* [DATA TO EXAMINE]:
▽
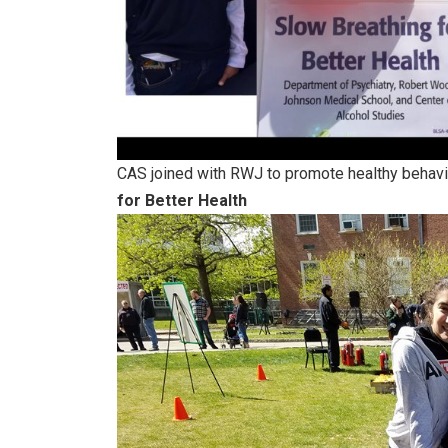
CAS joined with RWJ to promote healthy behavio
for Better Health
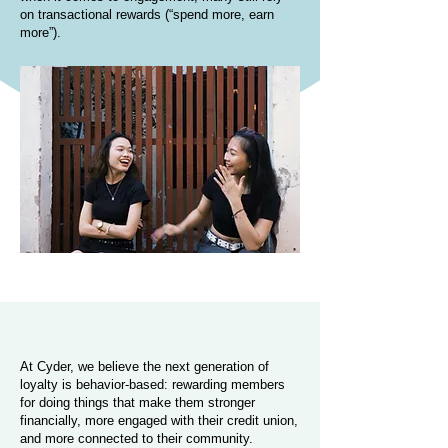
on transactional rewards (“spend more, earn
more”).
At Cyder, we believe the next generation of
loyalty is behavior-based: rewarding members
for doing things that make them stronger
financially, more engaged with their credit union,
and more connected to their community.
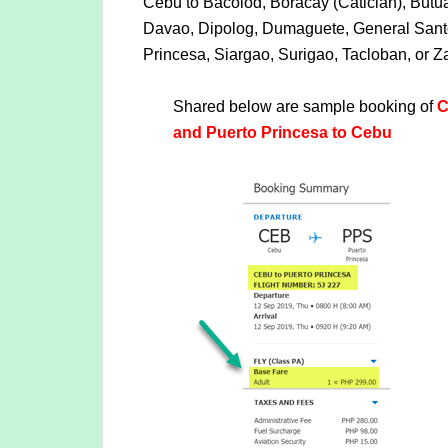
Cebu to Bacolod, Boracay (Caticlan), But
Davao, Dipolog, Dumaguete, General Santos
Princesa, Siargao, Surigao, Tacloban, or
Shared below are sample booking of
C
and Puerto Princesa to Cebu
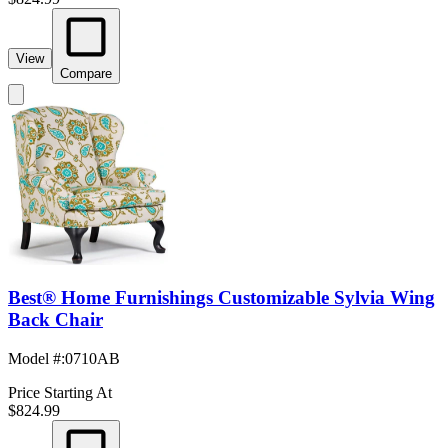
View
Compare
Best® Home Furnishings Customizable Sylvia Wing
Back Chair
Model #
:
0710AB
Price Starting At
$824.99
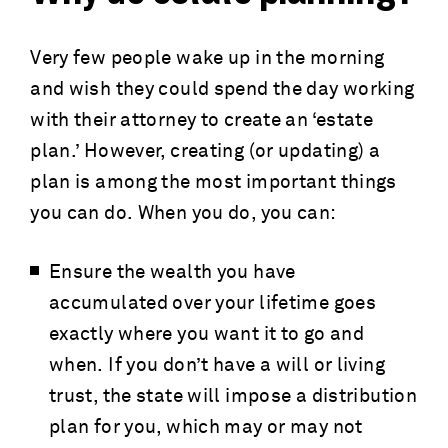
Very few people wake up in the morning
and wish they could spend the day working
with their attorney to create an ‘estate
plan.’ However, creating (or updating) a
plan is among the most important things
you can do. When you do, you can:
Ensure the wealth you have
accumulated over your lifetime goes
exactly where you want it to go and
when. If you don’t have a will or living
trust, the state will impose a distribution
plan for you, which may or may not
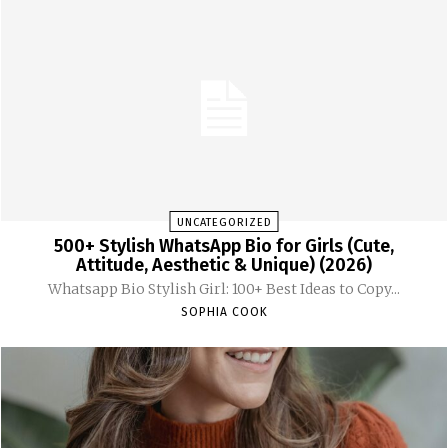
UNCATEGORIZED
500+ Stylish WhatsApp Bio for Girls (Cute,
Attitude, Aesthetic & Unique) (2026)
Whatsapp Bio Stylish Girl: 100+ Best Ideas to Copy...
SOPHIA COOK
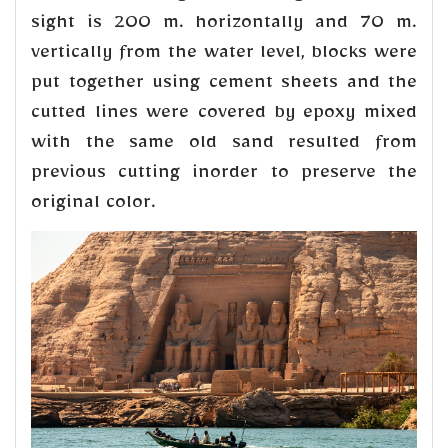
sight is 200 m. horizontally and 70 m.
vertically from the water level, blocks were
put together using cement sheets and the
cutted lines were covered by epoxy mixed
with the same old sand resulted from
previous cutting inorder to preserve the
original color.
△
* [INSTRUCTION]: Please list each line in the records that contains the word "their". Case counts.

* [RESULT OF THE TASK]:
financially, more engaged with their credit union,
and more connected to their community.
with their attorney to create an ‘estate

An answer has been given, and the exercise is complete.